* What you have to do *
Every line below that mentions the word "FileFunction" should be copied out.

(Text-based design files)
/---
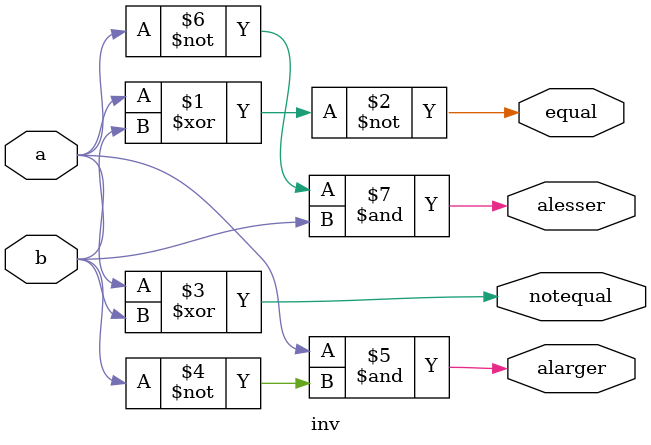
<source format=v>
`timescale 1ns / 1ps


module inv(
    input a,
    input b,
    output alarger,
    output alesser,
    output notequal,
    output equal
    );
assign equal = ~(a ^ b);
assign notequal = a ^ b;
assign alarger = a & (~b);
assign alesser = (~a) & b;
endmodule

</source>
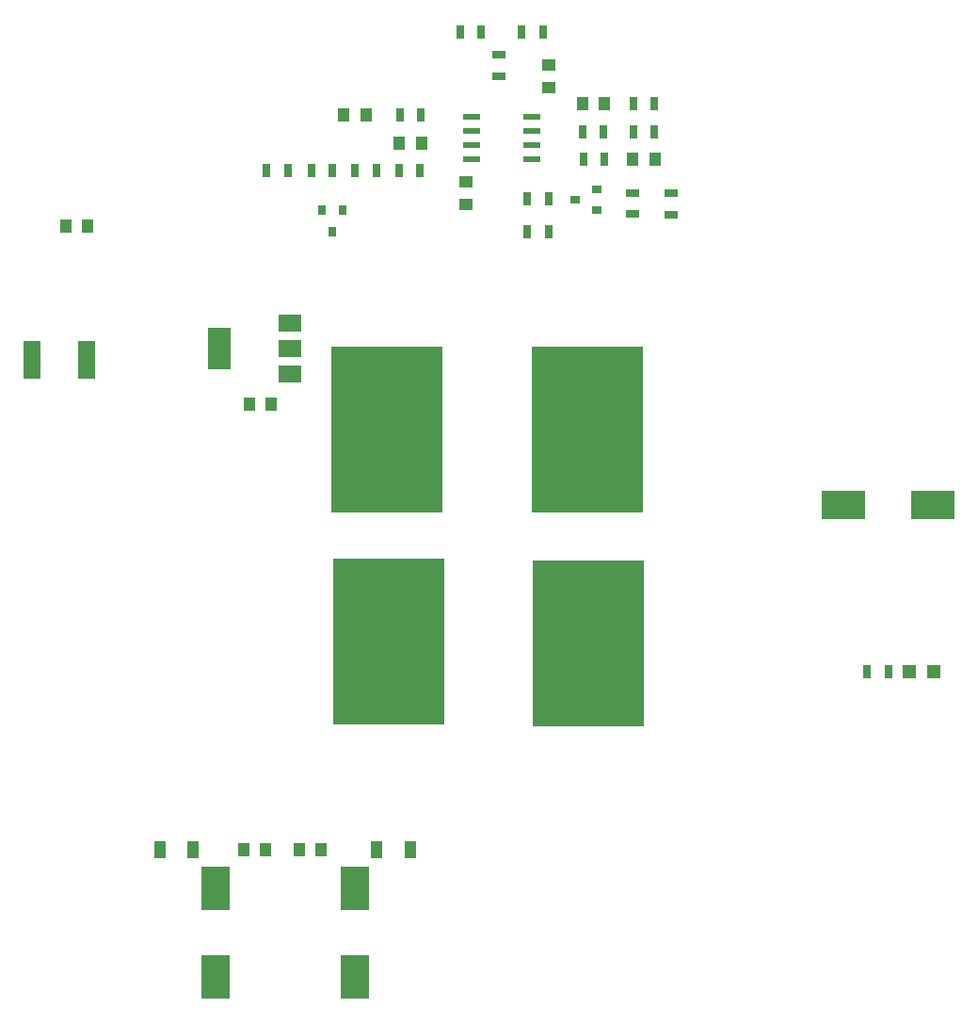
<source format=gbr>
G04 #@! TF.GenerationSoftware,KiCad,Pcbnew,(5.0.0)*
G04 #@! TF.CreationDate,2019-12-04T17:10:26-05:00*
G04 #@! TF.ProjectId,Audio Amp,417564696F20416D702E6B696361645F,rev?*
G04 #@! TF.SameCoordinates,Original*
G04 #@! TF.FileFunction,Paste,Top*
G04 #@! TF.FilePolarity,Positive*
%FSLAX46Y46*%
G04 Gerber Fmt 4.6, Leading zero omitted, Abs format (unit mm)*
G04 Created by KiCad (PCBNEW (5.0.0)) date 12/04/19 17:10:26*
%MOMM*%
%LPD*%
G01*
G04 APERTURE LIST*
%ADD10R,1.250000X1.000000*%
%ADD11R,4.000000X2.500000*%
%ADD12R,1.000000X1.250000*%
%ADD13R,2.500000X4.000000*%
%ADD14R,0.900000X0.800000*%
%ADD15R,10.000000X15.000000*%
%ADD16R,0.800000X0.900000*%
%ADD17R,0.700000X1.300000*%
%ADD18R,1.300000X0.700000*%
%ADD19R,1.550000X0.600000*%
%ADD20R,1.600000X3.500000*%
%ADD21R,1.200000X1.200000*%
%ADD22R,1.000000X1.600000*%
%ADD23R,2.000000X3.800000*%
%ADD24R,2.000000X1.500000*%
G04 APERTURE END LIST*
D10*
G04 #@! TO.C,C1*
X96000000Y-100000000D03*
X96000000Y-102000000D03*
G04 #@! TD*
G04 #@! TO.C,C2*
X103500000Y-89500000D03*
X103500000Y-91500000D03*
G04 #@! TD*
D11*
G04 #@! TO.C,C3*
X138000000Y-129000000D03*
X130000000Y-129000000D03*
G04 #@! TD*
D12*
G04 #@! TO.C,C4*
X111000000Y-98000000D03*
X113000000Y-98000000D03*
G04 #@! TD*
G04 #@! TO.C,C5*
X106500000Y-93000000D03*
X108500000Y-93000000D03*
G04 #@! TD*
D13*
G04 #@! TO.C,C6*
X86000000Y-171500000D03*
X86000000Y-163500000D03*
G04 #@! TD*
D12*
G04 #@! TO.C,C7*
X87000000Y-94000000D03*
X85000000Y-94000000D03*
G04 #@! TD*
G04 #@! TO.C,C8*
X92000000Y-96500000D03*
X90000000Y-96500000D03*
G04 #@! TD*
D13*
G04 #@! TO.C,C9*
X73500000Y-171500000D03*
X73500000Y-163500000D03*
G04 #@! TD*
D14*
G04 #@! TO.C,Q1*
X107804999Y-102564999D03*
X107804999Y-100664999D03*
X105804999Y-101614999D03*
G04 #@! TD*
D15*
G04 #@! TO.C,Q2*
X106940000Y-122240000D03*
G04 #@! TD*
G04 #@! TO.C,Q3*
X107060000Y-141460000D03*
G04 #@! TD*
D16*
G04 #@! TO.C,Q4*
X84950000Y-102500000D03*
X83050000Y-102500000D03*
X84000000Y-104500000D03*
G04 #@! TD*
D15*
G04 #@! TO.C,Q5*
X88940000Y-122240000D03*
G04 #@! TD*
G04 #@! TO.C,Q6*
X89060000Y-141310000D03*
G04 #@! TD*
D17*
G04 #@! TO.C,R1*
X112950000Y-93000000D03*
X111050000Y-93000000D03*
G04 #@! TD*
G04 #@! TO.C,R2*
X111050000Y-95500000D03*
X112950000Y-95500000D03*
G04 #@! TD*
G04 #@! TO.C,R3*
X106600000Y-98000000D03*
X108500000Y-98000000D03*
G04 #@! TD*
G04 #@! TO.C,R4*
X108400000Y-95500000D03*
X106500000Y-95500000D03*
G04 #@! TD*
G04 #@! TO.C,R5*
X103450000Y-101500000D03*
X101550000Y-101500000D03*
G04 #@! TD*
G04 #@! TO.C,R6*
X101550000Y-104500000D03*
X103450000Y-104500000D03*
G04 #@! TD*
D18*
G04 #@! TO.C,R7*
X111000000Y-102900000D03*
X111000000Y-101000000D03*
G04 #@! TD*
G04 #@! TO.C,R8*
X114500000Y-101050000D03*
X114500000Y-102950000D03*
G04 #@! TD*
D17*
G04 #@! TO.C,R11*
X102950000Y-86500000D03*
X101050000Y-86500000D03*
G04 #@! TD*
G04 #@! TO.C,R12*
X97400000Y-86500000D03*
X95500000Y-86500000D03*
G04 #@! TD*
G04 #@! TO.C,R13*
X91950000Y-94000000D03*
X90050000Y-94000000D03*
G04 #@! TD*
D18*
G04 #@! TO.C,R14*
X99000000Y-88600000D03*
X99000000Y-90500000D03*
G04 #@! TD*
D17*
G04 #@! TO.C,R15*
X91900000Y-99000000D03*
X90000000Y-99000000D03*
G04 #@! TD*
G04 #@! TO.C,R16*
X87950000Y-99000000D03*
X86050000Y-99000000D03*
G04 #@! TD*
G04 #@! TO.C,R17*
X84000000Y-99000000D03*
X82100000Y-99000000D03*
G04 #@! TD*
G04 #@! TO.C,R18*
X80000000Y-99000000D03*
X78100000Y-99000000D03*
G04 #@! TD*
D19*
G04 #@! TO.C,U1*
X101900000Y-98000000D03*
X101900000Y-96730000D03*
X101900000Y-95460000D03*
X101900000Y-94190000D03*
X96500000Y-94190000D03*
X96500000Y-95460000D03*
X96500000Y-96730000D03*
X96500000Y-98000000D03*
G04 #@! TD*
D20*
G04 #@! TO.C,F1*
X61880000Y-116000000D03*
X57000000Y-116000000D03*
G04 #@! TD*
D21*
G04 #@! TO.C,D1*
X138100000Y-144000000D03*
X135900000Y-144000000D03*
G04 #@! TD*
D17*
G04 #@! TO.C,R21*
X134000000Y-144000000D03*
X132100000Y-144000000D03*
G04 #@! TD*
D12*
G04 #@! TO.C,C10*
X60000000Y-104000000D03*
X62000000Y-104000000D03*
G04 #@! TD*
G04 #@! TO.C,C11*
X76500000Y-120000000D03*
X78500000Y-120000000D03*
G04 #@! TD*
D22*
G04 #@! TO.C,C12*
X68500000Y-160000000D03*
X71500000Y-160000000D03*
G04 #@! TD*
D12*
G04 #@! TO.C,C13*
X78000000Y-160000000D03*
X76000000Y-160000000D03*
G04 #@! TD*
D22*
G04 #@! TO.C,C14*
X91000000Y-160000000D03*
X88000000Y-160000000D03*
G04 #@! TD*
D12*
G04 #@! TO.C,C15*
X81000000Y-160000000D03*
X83000000Y-160000000D03*
G04 #@! TD*
D23*
G04 #@! TO.C,U2*
X73850000Y-115000000D03*
D24*
X80150000Y-115000000D03*
X80150000Y-112700000D03*
X80150000Y-117300000D03*
G04 #@! TD*
M02*

</source>
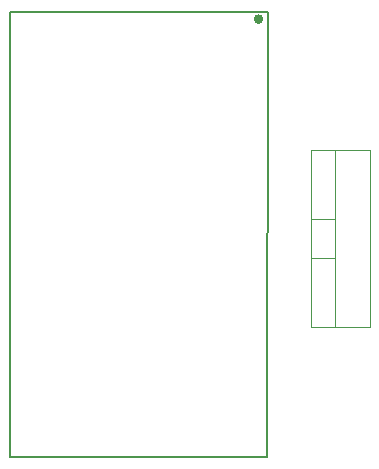
<source format=gbr>
G04 #@! TF.GenerationSoftware,KiCad,Pcbnew,5.1.7-a382d34a8~88~ubuntu18.04.1*
G04 #@! TF.CreationDate,2021-08-20T00:55:46+05:30*
G04 #@! TF.ProjectId,BackEnd_HeavyDevice_v4,4261636b-456e-4645-9f48-656176794465,rev?*
G04 #@! TF.SameCoordinates,Original*
G04 #@! TF.FileFunction,Other,Fab,Top*
%FSLAX46Y46*%
G04 Gerber Fmt 4.6, Leading zero omitted, Abs format (unit mm)*
G04 Created by KiCad (PCBNEW 5.1.7-a382d34a8~88~ubuntu18.04.1) date 2021-08-20 00:55:46*
%MOMM*%
%LPD*%
G01*
G04 APERTURE LIST*
%ADD10C,0.100000*%
%ADD11C,0.400000*%
%ADD12C,0.127000*%
G04 APERTURE END LIST*
D10*
X144927000Y-123927000D02*
X149927000Y-123927000D01*
X149927000Y-123927000D02*
X149927000Y-109007000D01*
X149927000Y-109007000D02*
X144927000Y-109007000D01*
X144927000Y-109007000D02*
X144927000Y-123927000D01*
X146927000Y-123949000D02*
X146927000Y-108963000D01*
X144927000Y-118117000D02*
X146927000Y-118117000D01*
X144927000Y-114817000D02*
X146927000Y-114817000D01*
D11*
X140695000Y-97889000D02*
G75*
G03*
X140695000Y-97889000I-200000J0D01*
G01*
D12*
X119429000Y-134973000D02*
X119429000Y-97293000D01*
X141241000Y-134973000D02*
X119429000Y-134973000D01*
X141257000Y-97293000D02*
X141241000Y-134973000D01*
X119429000Y-97293000D02*
X141257000Y-97293000D01*
M02*

</source>
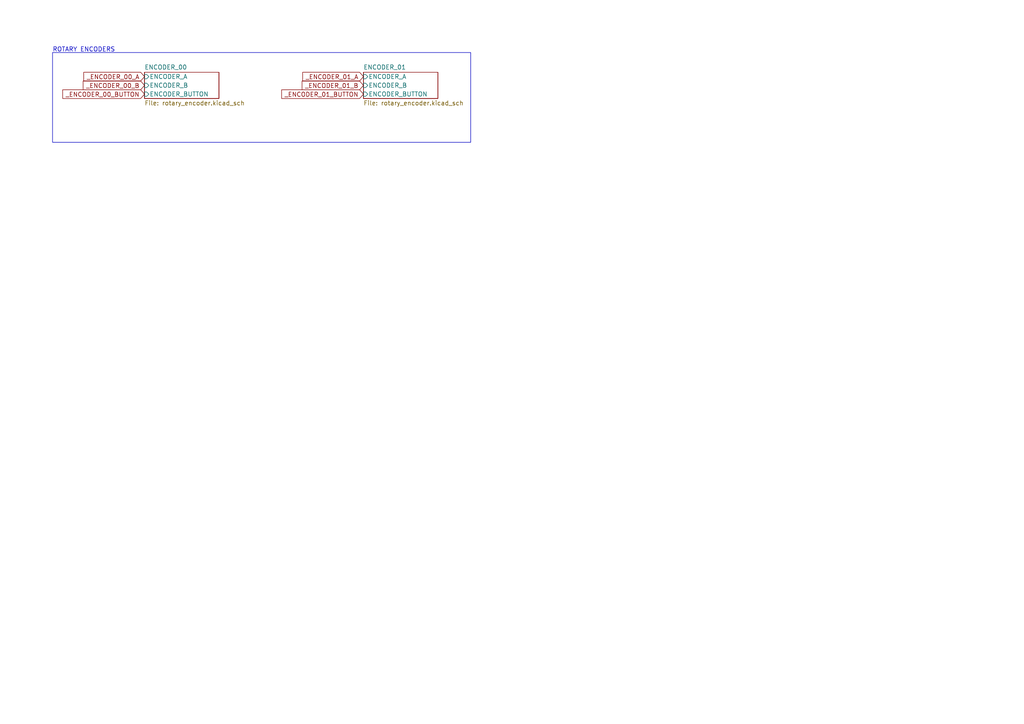
<source format=kicad_sch>
(kicad_sch
	(version 20231120)
	(generator "eeschema")
	(generator_version "8.0")
	(uuid "ab9a2a4f-bce1-46e7-8e73-5e515179472a")
	(paper "A4")
	(lib_symbols)
	(rectangle
		(start 15.24 15.24)
		(end 136.525 41.275)
		(stroke
			(width 0)
			(type default)
		)
		(fill
			(type none)
		)
		(uuid b8537cb2-0cc6-4d11-95a5-f26c4b0056bf)
	)
	(text "ROTARY ENCODERS"
		(exclude_from_sim no)
		(at 15.24 15.24 0)
		(effects
			(font
				(size 1.27 1.27)
			)
			(justify left bottom)
		)
		(uuid "f4be26e5-ed85-4132-8efb-42067239c54b")
	)
	(global_label "_ENCODER_01_B"
		(shape input)
		(at 105.41 24.765 180)
		(fields_autoplaced yes)
		(effects
			(font
				(size 1.27 1.27)
			)
			(justify right)
		)
		(uuid "32745d28-78f1-4af2-b0b5-f72ffcec72c9")
		(property "Intersheetrefs" "${INTERSHEET_REFS}"
			(at 87.1434 24.765 0)
			(effects
				(font
					(size 1.27 1.27)
				)
				(justify right)
				(hide yes)
			)
		)
	)
	(global_label "_ENCODER_00_A"
		(shape input)
		(at 41.91 22.225 180)
		(fields_autoplaced yes)
		(effects
			(font
				(size 1.27 1.27)
			)
			(justify right)
		)
		(uuid "67afe275-e9b1-4c7b-b58d-02ad827184f3")
		(property "Intersheetrefs" "${INTERSHEET_REFS}"
			(at 23.8248 22.225 0)
			(effects
				(font
					(size 1.27 1.27)
				)
				(justify right)
				(hide yes)
			)
		)
	)
	(global_label "_ENCODER_01_BUTTON"
		(shape input)
		(at 105.41 27.305 180)
		(fields_autoplaced yes)
		(effects
			(font
				(size 1.27 1.27)
			)
			(justify right)
		)
		(uuid "90c69899-e673-49f2-aeb0-180d61c5c202")
		(property "Intersheetrefs" "${INTERSHEET_REFS}"
			(at 81.2167 27.305 0)
			(effects
				(font
					(size 1.27 1.27)
				)
				(justify right)
				(hide yes)
			)
		)
	)
	(global_label "_ENCODER_00_B"
		(shape input)
		(at 41.91 24.765 180)
		(fields_autoplaced yes)
		(effects
			(font
				(size 1.27 1.27)
			)
			(justify right)
		)
		(uuid "b1829531-243b-47d3-8784-587204571340")
		(property "Intersheetrefs" "${INTERSHEET_REFS}"
			(at 23.6434 24.765 0)
			(effects
				(font
					(size 1.27 1.27)
				)
				(justify right)
				(hide yes)
			)
		)
	)
	(global_label "_ENCODER_00_BUTTON"
		(shape input)
		(at 41.91 27.305 180)
		(fields_autoplaced yes)
		(effects
			(font
				(size 1.27 1.27)
			)
			(justify right)
		)
		(uuid "c61fdd77-49ba-4b47-9f1b-2d93e9185050")
		(property "Intersheetrefs" "${INTERSHEET_REFS}"
			(at 17.7167 27.305 0)
			(effects
				(font
					(size 1.27 1.27)
				)
				(justify right)
				(hide yes)
			)
		)
	)
	(global_label "_ENCODER_01_A"
		(shape input)
		(at 105.41 22.225 180)
		(fields_autoplaced yes)
		(effects
			(font
				(size 1.27 1.27)
			)
			(justify right)
		)
		(uuid "cde954ed-1260-4ef0-a137-78f22e676a76")
		(property "Intersheetrefs" "${INTERSHEET_REFS}"
			(at 87.3248 22.225 0)
			(effects
				(font
					(size 1.27 1.27)
				)
				(justify right)
				(hide yes)
			)
		)
	)
	(sheet
		(at 41.91 20.955)
		(size 21.59 7.62)
		(fields_autoplaced yes)
		(stroke
			(width 0.1524)
			(type solid)
		)
		(fill
			(color 0 0 0 0.0000)
		)
		(uuid "87cd59e0-a7cb-4402-bde3-1e8396956bda")
		(property "Sheetname" "ENCODER_00"
			(at 41.91 20.2434 0)
			(effects
				(font
					(size 1.27 1.27)
				)
				(justify left bottom)
			)
		)
		(property "Sheetfile" "rotary_encoder.kicad_sch"
			(at 41.91 29.1596 0)
			(effects
				(font
					(size 1.27 1.27)
				)
				(justify left top)
			)
		)
		(pin "ENCODER_B" input
			(at 41.91 24.765 180)
			(effects
				(font
					(size 1.27 1.27)
				)
				(justify left)
			)
			(uuid "d42f75dc-666e-4ab6-86c2-3dcd1103e0c4")
		)
		(pin "ENCODER_BUTTON" input
			(at 41.91 27.305 180)
			(effects
				(font
					(size 1.27 1.27)
				)
				(justify left)
			)
			(uuid "4abb4c43-938b-4571-9ec5-00f616b02250")
		)
		(pin "ENCODER_A" input
			(at 41.91 22.225 180)
			(effects
				(font
					(size 1.27 1.27)
				)
				(justify left)
			)
			(uuid "22a1290c-4645-45df-ad67-e8c8f511d5bc")
		)
		(instances
			(project "KLST_PANDA"
				(path "/b4513875-4c57-4720-bcc5-43ead67fe18f/b123f5e9-cc72-42aa-83b5-20f52795babc"
					(page "8")
				)
			)
		)
	)
	(sheet
		(at 105.41 20.955)
		(size 21.59 7.62)
		(fields_autoplaced yes)
		(stroke
			(width 0.1524)
			(type solid)
		)
		(fill
			(color 0 0 0 0.0000)
		)
		(uuid "ed61e32f-240e-4d2b-b2a8-d00b0710740e")
		(property "Sheetname" "ENCODER_01"
			(at 105.41 20.2434 0)
			(effects
				(font
					(size 1.27 1.27)
				)
				(justify left bottom)
			)
		)
		(property "Sheetfile" "rotary_encoder.kicad_sch"
			(at 105.41 29.1596 0)
			(effects
				(font
					(size 1.27 1.27)
				)
				(justify left top)
			)
		)
		(pin "ENCODER_B" input
			(at 105.41 24.765 180)
			(effects
				(font
					(size 1.27 1.27)
				)
				(justify left)
			)
			(uuid "bac2b905-73fb-4985-9c90-a77b4411faf8")
		)
		(pin "ENCODER_BUTTON" input
			(at 105.41 27.305 180)
			(effects
				(font
					(size 1.27 1.27)
				)
				(justify left)
			)
			(uuid "b190cf99-0bf0-4a94-b86d-54c2cc0e7548")
		)
		(pin "ENCODER_A" input
			(at 105.41 22.225 180)
			(effects
				(font
					(size 1.27 1.27)
				)
				(justify left)
			)
			(uuid "8bc01986-cade-4b35-93c6-c122864fd299")
		)
		(instances
			(project "KLST_PANDA"
				(path "/b4513875-4c57-4720-bcc5-43ead67fe18f/b123f5e9-cc72-42aa-83b5-20f52795babc"
					(page "9")
				)
			)
		)
	)
)
</source>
\---
* Result of this task *
G04 #@! TF.FileFunction,Paste,Top*
G04 #@! TF.FileFunction,Other,Fab,Top*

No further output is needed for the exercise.